**Exercise requirements:** Update the listing below by replacing every "Source code" with "Source text" and leaving everything else unchanged. Omit the pictures from your answer.
━━ Task input
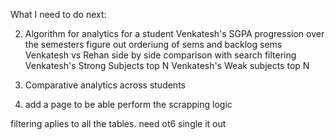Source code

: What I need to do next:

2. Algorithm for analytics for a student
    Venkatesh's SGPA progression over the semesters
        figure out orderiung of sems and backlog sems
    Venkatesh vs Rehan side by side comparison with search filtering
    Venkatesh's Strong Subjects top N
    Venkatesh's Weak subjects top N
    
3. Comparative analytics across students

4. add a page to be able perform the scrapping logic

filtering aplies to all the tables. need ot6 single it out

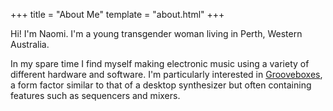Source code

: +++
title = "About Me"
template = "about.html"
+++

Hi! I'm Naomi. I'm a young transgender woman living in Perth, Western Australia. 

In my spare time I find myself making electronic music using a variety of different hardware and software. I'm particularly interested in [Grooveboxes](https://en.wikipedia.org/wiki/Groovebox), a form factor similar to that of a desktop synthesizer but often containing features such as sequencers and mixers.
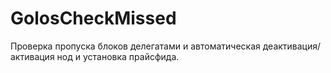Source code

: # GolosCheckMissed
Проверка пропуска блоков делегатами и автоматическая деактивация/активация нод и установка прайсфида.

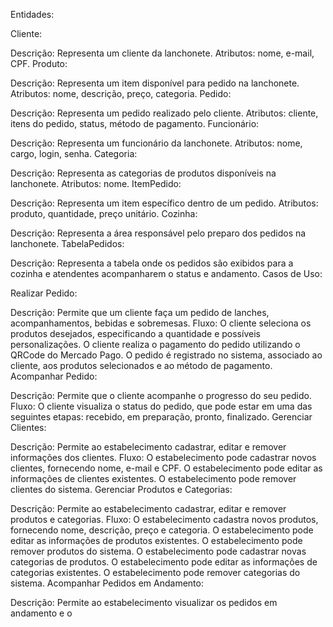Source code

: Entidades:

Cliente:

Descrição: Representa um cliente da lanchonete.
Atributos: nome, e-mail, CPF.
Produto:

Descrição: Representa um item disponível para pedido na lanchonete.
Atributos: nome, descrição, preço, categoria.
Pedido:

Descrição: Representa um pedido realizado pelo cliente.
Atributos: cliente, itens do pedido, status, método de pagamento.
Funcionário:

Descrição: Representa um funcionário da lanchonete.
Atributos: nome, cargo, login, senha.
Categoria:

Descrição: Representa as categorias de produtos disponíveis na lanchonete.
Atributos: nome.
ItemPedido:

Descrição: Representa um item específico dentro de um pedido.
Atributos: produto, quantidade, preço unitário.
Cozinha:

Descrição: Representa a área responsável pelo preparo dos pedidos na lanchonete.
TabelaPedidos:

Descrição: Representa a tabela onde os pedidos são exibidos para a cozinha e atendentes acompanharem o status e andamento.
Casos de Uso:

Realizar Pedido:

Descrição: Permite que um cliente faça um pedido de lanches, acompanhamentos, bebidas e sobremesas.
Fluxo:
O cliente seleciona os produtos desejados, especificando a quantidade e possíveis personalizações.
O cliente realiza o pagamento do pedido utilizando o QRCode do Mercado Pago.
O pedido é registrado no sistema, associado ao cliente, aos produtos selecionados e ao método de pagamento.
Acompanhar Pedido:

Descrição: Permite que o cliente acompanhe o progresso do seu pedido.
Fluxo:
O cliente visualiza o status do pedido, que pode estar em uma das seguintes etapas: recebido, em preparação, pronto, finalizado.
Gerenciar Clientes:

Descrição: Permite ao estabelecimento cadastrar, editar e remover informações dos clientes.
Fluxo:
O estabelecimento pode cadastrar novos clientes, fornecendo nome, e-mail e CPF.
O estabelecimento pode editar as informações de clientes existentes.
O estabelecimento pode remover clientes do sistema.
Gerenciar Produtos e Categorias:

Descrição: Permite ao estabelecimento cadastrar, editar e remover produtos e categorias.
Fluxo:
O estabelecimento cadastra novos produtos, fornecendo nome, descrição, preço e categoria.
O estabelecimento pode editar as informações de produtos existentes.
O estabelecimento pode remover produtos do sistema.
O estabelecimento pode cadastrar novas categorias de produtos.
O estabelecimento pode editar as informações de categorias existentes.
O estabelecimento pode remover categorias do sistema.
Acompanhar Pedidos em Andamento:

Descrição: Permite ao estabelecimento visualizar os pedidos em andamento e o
━━━━
**Result for this exercise:**
Source text

: What I need to do next:

2. Algorithm for analytics for a student
    Venkatesh's SGPA progression over the semesters
        figure out orderiung of sems and backlog sems
    Venkatesh vs Rehan side by side comparison with search filtering
    Venkatesh's Strong Subjects top N
    Venkatesh's Weak subjects top N
    
3. Comparative analytics across students

4. add a page to be able perform the scrapping logic

filtering aplies to all the tables. need ot6 single it out

Source text

: +++
title = "About Me"
template = "about.html"
+++

Hi! I'm Naomi. I'm a young transgender woman living in Perth, Western Australia. 

In my spare time I find myself making electronic music using a variety of different hardware and software. I'm particularly interested in [Grooveboxes](https://en.wikipedia.org/wiki/Groovebox), a form factor similar to that of a desktop synthesizer but often containing features such as sequencers and mixers.
Source text

: # GolosCheckMissed
Проверка пропуска блоков делегатами и автоматическая деактивация/активация нод и установка прайсфида.

Source text

: Entidades:

Cliente:

Descrição: Representa um cliente da lanchonete.
Atributos: nome, e-mail, CPF.
Produto:

Descrição: Representa um item disponível para pedido na lanchonete.
Atributos: nome, descrição, preço, categoria.
Pedido:

Descrição: Representa um pedido realizado pelo cliente.
Atributos: cliente, itens do pedido, status, método de pagamento.
Funcionário:

Descrição: Representa um funcionário da lanchonete.
Atributos: nome, cargo, login, senha.
Categoria:

Descrição: Representa as categorias de produtos disponíveis na lanchonete.
Atributos: nome.
ItemPedido:

Descrição: Representa um item específico dentro de um pedido.
Atributos: produto, quantidade, preço unitário.
Cozinha:

Descrição: Representa a área responsável pelo preparo dos pedidos na lanchonete.
TabelaPedidos:

Descrição: Representa a tabela onde os pedidos são exibidos para a cozinha e atendentes acompanharem o status e andamento.
Casos de Uso:

Realizar Pedido:

Descrição: Permite que um cliente faça um pedido de lanches, acompanhamentos, bebidas e sobremesas.
Fluxo:
O cliente seleciona os produtos desejados, especificando a quantidade e possíveis personalizações.
O cliente realiza o pagamento do pedido utilizando o QRCode do Mercado Pago.
O pedido é registrado no sistema, associado ao cliente, aos produtos selecionados e ao método de pagamento.
Acompanhar Pedido:

Descrição: Permite que o cliente acompanhe o progresso do seu pedido.
Fluxo:
O cliente visualiza o status do pedido, que pode estar em uma das seguintes etapas: recebido, em preparação, pronto, finalizado.
Gerenciar Clientes:

Descrição: Permite ao estabelecimento cadastrar, editar e remover informações dos clientes.
Fluxo:
O estabelecimento pode cadastrar novos clientes, fornecendo nome, e-mail e CPF.
O estabelecimento pode editar as informações de clientes existentes.
O estabelecimento pode remover clientes do sistema.
Gerenciar Produtos e Categorias:

Descrição: Permite ao estabelecimento cadastrar, editar e remover produtos e categorias.
Fluxo:
O estabelecimento cadastra novos produtos, fornecendo nome, descrição, preço e categoria.
O estabelecimento pode editar as informações de produtos existentes.
O estabelecimento pode remover produtos do sistema.
O estabelecimento pode cadastrar novas categorias de produtos.
O estabelecimento pode editar as informações de categorias existentes.
O estabelecimento pode remover categorias do sistema.
Acompanhar Pedidos em Andamento:

Descrição: Permite ao estabelecimento visualizar os pedidos em andamento e o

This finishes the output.